Der „grüne Anteil“ der Portfolios ist inzwischen messbar und sichtbar. Ganz konkret kann der durchschnittliche prozentuale Anteil der Geschäftsaktivitäten eines Emittenten mit positiver Wirkung für die Energiewende mit Hilfe bestimmter Indikatoren nachverfolgt und überwacht werden. Zu diesen Parametern zählen beispielsweise der Technologiemix eines Unternehmens, seine Investitionsstruktur sowie die Bedeutung und die Reserven fossiler Brennstoffe.

Aus diesen Faktoren lässt sich der CO2-Fußabdruck ermitteln. Im Anschluss können Investoren durch die selektive Auswahl einzelner Aktien und Anleihen erfolgreich den CO2-Fußabdruck ihres Portfolios senken – ohne dabei ganze Sektoren ausschließen zu müssen. Im vergangenen Jahr hat sich AXA IM deswegen entschieden, bestimmte Investments in Unternehmen zu verkaufen, deren Kohleaktivitäten zu umfangreich erschienen – gemessen an den CO2-Emissionen sowie am Klimarisiko.
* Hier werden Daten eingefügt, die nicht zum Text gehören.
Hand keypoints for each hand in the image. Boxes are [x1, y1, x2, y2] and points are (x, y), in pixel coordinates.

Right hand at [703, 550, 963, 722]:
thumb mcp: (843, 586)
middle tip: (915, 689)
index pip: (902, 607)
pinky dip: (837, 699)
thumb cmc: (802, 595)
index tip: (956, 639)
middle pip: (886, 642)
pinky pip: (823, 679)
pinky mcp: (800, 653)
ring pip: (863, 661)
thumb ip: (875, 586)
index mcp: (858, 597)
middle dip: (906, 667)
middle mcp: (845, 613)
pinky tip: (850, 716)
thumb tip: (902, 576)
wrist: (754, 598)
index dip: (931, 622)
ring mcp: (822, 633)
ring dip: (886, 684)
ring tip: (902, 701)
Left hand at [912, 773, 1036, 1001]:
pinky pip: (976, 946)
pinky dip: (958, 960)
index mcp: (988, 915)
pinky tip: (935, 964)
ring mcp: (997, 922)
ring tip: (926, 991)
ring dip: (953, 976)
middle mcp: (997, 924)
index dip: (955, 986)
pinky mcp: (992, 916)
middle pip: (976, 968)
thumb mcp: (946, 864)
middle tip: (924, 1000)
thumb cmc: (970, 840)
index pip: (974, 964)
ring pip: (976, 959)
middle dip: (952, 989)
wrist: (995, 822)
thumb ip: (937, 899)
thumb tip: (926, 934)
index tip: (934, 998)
3. Abstimmungsverhalten und Engagement

AXA IM hat seine Leitlinien zur Corporate Governance überarbeitet, um zu unterstreichen, wie wichtig Klimawandel-Management für alle Unternehmen sein sollte. Bei Hauptversammlungen steht das Abstimmungsverhalten konzernweit mit der Klimapolitik im Einklang. AXA IM nutzt daher konsequent auch Stimmrechte, um verantwortliches Unternehmensverhalten zu fördern: Zum Schutz des Klimas werden entsprechende Aktionärsanträge unterstützt.
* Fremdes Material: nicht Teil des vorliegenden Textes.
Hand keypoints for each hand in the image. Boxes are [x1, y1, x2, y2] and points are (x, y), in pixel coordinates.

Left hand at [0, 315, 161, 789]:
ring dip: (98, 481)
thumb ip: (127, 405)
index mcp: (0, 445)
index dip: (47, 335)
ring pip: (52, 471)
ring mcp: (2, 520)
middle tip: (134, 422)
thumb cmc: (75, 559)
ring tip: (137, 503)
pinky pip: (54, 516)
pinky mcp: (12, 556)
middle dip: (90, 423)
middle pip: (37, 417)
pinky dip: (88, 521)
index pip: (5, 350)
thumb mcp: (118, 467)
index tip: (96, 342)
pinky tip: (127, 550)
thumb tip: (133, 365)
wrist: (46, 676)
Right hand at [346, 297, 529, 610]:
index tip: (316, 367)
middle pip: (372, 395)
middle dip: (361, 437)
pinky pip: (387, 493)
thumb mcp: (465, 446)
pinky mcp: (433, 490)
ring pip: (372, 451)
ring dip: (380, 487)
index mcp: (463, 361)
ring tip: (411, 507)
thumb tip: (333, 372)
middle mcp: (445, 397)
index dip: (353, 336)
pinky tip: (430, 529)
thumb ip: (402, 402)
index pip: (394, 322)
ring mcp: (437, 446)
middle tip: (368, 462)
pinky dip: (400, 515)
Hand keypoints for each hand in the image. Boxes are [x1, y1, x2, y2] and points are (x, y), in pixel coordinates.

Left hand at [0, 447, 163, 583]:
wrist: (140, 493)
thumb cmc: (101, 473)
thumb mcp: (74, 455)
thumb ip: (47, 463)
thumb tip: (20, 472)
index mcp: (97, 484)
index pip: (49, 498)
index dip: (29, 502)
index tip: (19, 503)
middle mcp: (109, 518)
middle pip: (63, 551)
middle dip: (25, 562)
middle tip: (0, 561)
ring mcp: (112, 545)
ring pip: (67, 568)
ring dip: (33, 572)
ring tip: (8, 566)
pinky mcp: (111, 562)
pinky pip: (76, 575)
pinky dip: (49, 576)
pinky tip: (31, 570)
Im vergangenen Jahr stimmte AXA IM bei 15 wichtigen Öl- und Gasunternehmen sowie Versorgern in den USA für klimawandelbezogene Beschlüsse und berichtete auch darüber. Wenn Unternehmen den Klimawandel nicht angemessen berücksichtigen, behält der Asset Manager sich vor, gegen andere Beschlüsse zu stimmen – beispielsweise bei den Themen Jahresbericht und -abschluss, Wahlen von Boardmitgliedern und Vergütungsplänen.

4. Zusammenarbeit

Zusammen mit anderen Investoren plant AXA IM die Teilnahme an der „Global Climate 100+“-Initiative. Diese möchte auf die 100 größten Treibhausgasemittenten einwirken, die für 85 Prozent der jährlichen Treibhausgasemissionen verantwortlich sind und Vermögenswerte in Höhe von 5,5 Billionen US-Dollar repräsentieren. Ziel ist es, Emissionen zu senken, eine klimabezogene Finanzberichterstattung zu etablieren und die Governancepraktiken im Umgang mit Klimawandelrisiken zu verbessern.